Por Pablo Abadi | LA NACION
Me estremezco también yo al leer las carnicerías de los Heidrich; me estremezco al leer a Vargas Llosa hablar de ellas, me identifico con el dolor de los masacrados. Sobrepuesto del impacto ético debo no confundirme y recordar que los Heidrich y nosotros somos de la misma raza y de la misma especie, debo no enajenar a los Heidrich de la raza humana, de lo contrario corro el riesgo de pensarlos como un accidente genético que ocurre en la raza humana cada tantos siglos: gente con una mutación neuronal o exceso de un neurotransmisor que ocurre cada tanto. Felizmente no es así, el sadismo es fabricado, gestado y promovido en un taller que se llama familia. Es puesto a punto y perfeccionado en escuelas intimidantes, en liceos militares paranoizantes, cebado por religiones que ensalzan la división de los humanos en buenos y malos. El bien contra el mal, en vez de aceptar que eso que se llama el mal es parte de lo humano y que solo hay que tratar de acogerlo, tramitarlo, integrarlo, mezclarlo con lo tierno lo bondadoso, lo altruista y lo generoso que también vive en nosotros. Recuerdo a Freud escribir: ninguna de las miserias humanas me es ajena.

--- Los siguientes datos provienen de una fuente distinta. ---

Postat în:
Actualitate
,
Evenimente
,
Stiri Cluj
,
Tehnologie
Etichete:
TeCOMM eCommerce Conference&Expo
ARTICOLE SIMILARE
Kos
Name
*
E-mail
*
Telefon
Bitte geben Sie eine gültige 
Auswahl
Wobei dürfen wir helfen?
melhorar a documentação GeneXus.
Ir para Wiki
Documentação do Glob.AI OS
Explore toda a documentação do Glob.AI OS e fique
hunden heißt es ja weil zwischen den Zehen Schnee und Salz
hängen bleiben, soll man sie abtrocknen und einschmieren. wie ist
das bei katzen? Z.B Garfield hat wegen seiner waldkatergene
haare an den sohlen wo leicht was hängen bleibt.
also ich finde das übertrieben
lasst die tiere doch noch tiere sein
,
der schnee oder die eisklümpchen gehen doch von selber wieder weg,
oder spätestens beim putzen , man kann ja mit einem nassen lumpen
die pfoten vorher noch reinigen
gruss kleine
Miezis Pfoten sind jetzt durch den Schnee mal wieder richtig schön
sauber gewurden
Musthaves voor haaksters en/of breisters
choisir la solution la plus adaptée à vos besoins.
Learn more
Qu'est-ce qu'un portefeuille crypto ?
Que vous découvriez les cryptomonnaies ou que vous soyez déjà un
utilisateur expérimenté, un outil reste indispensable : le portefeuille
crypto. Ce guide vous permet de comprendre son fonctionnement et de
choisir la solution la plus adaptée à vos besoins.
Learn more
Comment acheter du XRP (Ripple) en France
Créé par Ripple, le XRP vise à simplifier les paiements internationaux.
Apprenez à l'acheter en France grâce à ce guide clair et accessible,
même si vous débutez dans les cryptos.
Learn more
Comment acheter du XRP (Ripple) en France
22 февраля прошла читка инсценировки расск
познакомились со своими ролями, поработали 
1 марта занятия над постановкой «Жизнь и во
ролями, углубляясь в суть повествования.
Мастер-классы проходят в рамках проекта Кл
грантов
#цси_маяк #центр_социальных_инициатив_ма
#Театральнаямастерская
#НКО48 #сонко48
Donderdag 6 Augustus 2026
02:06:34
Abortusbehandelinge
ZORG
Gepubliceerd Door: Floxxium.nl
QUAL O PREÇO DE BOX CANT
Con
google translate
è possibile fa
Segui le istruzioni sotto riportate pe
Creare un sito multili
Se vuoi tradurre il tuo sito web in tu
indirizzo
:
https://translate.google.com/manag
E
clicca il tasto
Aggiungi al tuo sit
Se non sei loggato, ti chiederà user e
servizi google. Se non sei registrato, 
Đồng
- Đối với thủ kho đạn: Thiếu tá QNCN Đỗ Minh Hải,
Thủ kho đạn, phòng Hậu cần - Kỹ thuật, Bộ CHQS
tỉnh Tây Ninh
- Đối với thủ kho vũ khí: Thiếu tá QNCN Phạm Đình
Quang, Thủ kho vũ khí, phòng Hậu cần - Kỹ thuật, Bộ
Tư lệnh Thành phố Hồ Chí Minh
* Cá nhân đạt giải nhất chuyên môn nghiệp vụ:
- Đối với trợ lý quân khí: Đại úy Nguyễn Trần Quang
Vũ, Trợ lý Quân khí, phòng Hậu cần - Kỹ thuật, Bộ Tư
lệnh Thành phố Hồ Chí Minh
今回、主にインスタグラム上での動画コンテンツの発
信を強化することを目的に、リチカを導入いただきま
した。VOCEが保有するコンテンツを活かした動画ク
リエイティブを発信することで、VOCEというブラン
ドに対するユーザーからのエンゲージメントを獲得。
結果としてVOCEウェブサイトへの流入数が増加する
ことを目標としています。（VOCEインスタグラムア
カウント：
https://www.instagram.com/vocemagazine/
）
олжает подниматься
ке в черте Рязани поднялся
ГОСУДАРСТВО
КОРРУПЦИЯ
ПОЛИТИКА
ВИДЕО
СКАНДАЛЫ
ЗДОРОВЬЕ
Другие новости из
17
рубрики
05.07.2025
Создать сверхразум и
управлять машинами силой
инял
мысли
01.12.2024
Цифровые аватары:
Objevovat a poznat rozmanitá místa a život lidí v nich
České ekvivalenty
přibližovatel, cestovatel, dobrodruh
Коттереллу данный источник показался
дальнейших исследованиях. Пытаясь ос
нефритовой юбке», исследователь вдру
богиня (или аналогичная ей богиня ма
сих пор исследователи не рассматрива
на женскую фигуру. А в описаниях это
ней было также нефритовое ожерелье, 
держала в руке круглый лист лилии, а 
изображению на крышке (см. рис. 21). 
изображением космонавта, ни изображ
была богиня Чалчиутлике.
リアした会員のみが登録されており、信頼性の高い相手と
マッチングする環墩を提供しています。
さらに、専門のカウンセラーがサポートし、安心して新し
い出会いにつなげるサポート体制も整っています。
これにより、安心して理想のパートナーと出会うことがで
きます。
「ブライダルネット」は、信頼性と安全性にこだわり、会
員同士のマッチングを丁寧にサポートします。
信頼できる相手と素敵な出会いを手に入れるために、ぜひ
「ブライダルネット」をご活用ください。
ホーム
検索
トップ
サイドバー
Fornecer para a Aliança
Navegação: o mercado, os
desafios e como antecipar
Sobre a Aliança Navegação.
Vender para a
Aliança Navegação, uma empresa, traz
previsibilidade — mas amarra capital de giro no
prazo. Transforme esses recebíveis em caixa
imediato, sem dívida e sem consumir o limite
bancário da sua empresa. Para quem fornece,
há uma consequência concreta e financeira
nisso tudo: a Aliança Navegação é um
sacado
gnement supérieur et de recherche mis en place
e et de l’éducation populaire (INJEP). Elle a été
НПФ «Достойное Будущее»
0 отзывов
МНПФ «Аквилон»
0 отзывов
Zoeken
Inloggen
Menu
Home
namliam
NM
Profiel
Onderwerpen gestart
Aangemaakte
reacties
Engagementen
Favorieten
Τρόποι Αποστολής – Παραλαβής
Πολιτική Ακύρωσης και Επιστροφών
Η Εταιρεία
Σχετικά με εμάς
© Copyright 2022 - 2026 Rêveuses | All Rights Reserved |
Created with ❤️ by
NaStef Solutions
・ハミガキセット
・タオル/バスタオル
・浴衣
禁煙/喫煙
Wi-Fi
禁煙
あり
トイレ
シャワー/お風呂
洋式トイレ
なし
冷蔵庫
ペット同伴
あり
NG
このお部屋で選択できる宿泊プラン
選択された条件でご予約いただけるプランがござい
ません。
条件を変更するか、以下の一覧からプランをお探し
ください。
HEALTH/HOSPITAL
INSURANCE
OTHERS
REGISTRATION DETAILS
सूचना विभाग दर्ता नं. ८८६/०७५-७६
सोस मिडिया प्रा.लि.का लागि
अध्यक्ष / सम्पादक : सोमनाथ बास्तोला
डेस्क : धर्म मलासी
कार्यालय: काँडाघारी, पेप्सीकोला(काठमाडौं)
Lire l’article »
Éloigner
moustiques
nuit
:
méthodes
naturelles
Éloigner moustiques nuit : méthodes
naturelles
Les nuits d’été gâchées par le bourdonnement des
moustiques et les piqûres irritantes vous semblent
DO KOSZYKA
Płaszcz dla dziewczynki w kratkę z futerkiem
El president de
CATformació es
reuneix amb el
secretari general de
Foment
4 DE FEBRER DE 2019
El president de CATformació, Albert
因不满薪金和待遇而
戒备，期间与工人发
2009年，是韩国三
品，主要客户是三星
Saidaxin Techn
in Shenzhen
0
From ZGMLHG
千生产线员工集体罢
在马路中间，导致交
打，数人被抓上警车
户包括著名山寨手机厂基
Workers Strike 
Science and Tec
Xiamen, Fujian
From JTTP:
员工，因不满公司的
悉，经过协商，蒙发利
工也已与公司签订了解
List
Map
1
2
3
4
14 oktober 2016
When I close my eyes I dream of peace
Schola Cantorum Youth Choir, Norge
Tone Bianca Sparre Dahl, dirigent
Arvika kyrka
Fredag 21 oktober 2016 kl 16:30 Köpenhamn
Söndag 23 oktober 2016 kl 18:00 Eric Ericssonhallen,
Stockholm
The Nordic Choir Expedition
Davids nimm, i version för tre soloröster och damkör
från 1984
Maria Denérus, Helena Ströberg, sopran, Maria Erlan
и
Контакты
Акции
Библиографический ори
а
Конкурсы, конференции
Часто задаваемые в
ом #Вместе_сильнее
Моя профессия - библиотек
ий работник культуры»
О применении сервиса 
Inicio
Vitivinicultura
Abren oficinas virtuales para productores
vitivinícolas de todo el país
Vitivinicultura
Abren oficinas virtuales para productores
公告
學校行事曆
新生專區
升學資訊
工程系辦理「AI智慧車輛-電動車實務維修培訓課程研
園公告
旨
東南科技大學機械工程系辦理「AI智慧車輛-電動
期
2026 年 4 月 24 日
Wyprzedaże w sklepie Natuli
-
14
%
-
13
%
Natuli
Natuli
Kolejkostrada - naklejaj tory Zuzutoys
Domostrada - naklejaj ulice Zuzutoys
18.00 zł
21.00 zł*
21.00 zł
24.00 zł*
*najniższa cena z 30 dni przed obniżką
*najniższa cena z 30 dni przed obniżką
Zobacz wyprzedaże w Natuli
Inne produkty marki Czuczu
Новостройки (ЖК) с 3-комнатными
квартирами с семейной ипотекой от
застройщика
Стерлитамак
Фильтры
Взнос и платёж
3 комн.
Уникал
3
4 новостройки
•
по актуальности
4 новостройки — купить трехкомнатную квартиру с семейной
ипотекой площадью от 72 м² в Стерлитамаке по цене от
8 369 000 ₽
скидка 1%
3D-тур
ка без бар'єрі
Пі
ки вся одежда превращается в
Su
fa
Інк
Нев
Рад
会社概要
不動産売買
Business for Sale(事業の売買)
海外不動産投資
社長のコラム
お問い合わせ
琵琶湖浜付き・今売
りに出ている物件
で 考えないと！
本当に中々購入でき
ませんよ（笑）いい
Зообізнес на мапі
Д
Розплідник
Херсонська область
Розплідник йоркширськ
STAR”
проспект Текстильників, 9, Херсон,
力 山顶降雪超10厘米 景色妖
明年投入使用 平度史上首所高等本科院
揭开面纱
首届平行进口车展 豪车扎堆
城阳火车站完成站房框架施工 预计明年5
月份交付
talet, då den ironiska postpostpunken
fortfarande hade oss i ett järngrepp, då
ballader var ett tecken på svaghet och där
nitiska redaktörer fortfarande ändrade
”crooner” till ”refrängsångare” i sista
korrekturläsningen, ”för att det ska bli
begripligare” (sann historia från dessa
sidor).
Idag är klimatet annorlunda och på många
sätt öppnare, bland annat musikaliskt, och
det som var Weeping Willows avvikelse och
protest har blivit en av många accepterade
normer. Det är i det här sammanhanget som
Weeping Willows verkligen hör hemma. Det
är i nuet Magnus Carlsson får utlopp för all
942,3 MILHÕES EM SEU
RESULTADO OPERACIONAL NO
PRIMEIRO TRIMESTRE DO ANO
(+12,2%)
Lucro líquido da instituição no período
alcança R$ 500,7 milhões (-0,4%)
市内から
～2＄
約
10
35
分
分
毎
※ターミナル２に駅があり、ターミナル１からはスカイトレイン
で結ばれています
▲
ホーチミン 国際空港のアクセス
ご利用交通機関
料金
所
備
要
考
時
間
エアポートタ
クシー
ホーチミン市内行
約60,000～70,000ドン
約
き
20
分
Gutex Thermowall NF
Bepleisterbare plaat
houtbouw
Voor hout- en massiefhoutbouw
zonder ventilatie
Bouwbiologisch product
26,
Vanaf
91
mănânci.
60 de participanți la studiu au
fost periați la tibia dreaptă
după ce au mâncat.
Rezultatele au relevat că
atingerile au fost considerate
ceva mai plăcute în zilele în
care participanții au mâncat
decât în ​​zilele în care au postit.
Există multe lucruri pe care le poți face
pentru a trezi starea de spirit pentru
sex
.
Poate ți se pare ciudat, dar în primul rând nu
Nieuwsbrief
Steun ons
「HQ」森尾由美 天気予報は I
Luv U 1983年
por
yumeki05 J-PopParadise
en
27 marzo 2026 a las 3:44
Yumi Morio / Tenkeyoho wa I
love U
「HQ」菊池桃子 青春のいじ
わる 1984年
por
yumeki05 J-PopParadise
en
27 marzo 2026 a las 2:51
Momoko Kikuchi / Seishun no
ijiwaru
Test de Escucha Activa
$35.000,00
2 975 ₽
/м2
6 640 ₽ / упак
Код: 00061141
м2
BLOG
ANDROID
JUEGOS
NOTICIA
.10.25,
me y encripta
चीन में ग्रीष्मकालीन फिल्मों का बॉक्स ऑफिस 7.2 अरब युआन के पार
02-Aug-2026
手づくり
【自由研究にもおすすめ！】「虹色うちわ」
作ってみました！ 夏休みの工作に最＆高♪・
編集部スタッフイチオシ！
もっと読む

Los Heidrich no son de otra especie. Los torturadores criollos no son de otra especie. Los violadores no son de otra especie. Los criminales, tampoco.
Por eso dije felizmente, porque los Heidrich son evitables, no nacieron monstruosos. Fueron macerados en locura familiar, escolar, religiosa. A ellos les enseñaron que los malvados judíos mataron a Dios, lo torturaron y lo crucificaron.
Sólo si tenemos claro el origen de la criminalidad, de la delincuencia, del sadismo, del suicidio, del homicidio, del incesto, de las violaciones, vamos a poder evitarlos.
Cuando hoy nos horrorizamos con crímenes cotidianos tenemos también que cuidarnos de no enajenar, transformar en extraños, en aliens a los criminales. Mientras actúa la justicia y los aparta de la sociedad y de la posibilidad de seguir dándonos, no tenemos que olvidar que fueron ellos mismos golpeados, asesinados, violados, hacinados, amenazados, asustados, paralizados, drogados, deshumanizados, y transformados en muertos vivos.
Ese taller también puede generar individuos sanos o medianamente sanos y es lo que en general sucede.
Pero, cuando Vargas Llosa nos pregunta cómo puede ser que haya existido una inmundicia humana como Heidrich, no podemos ser negadores y repetir que venía de un tranquilo hogar y que fue a un buen colegio de pago. Pensemos correctamente, no enajenemos al malvado como si fuera un monstruo antediluviano.
El malvado, convenientemente indoctrinado, es el que encontró el mal. Fuera de sí mismo. El infierno son los otros.
La diferencia entre el malvado y nosotros es que él encontró el mal afuera (judíos, comunistas, negros, enfermos, homosexuales, gitanos, pobres, ricos, burgueses, yanquis, árabes, etc) y contra el mal va. Lo importante para él es encontrar el infierno en otro lugar que en uno.
Para nosotros el mal es parte nuestra. Al lado de nuestra bondad, generosidad altruismo, conviven todas nuestras miserias.
Heidrich tendría que haber sabido que él también era judío. Nosotros nos hacemos cargo de nuestra agresión, no la negamos, no la hacemos extraña, la necesitamos para nuestra vida.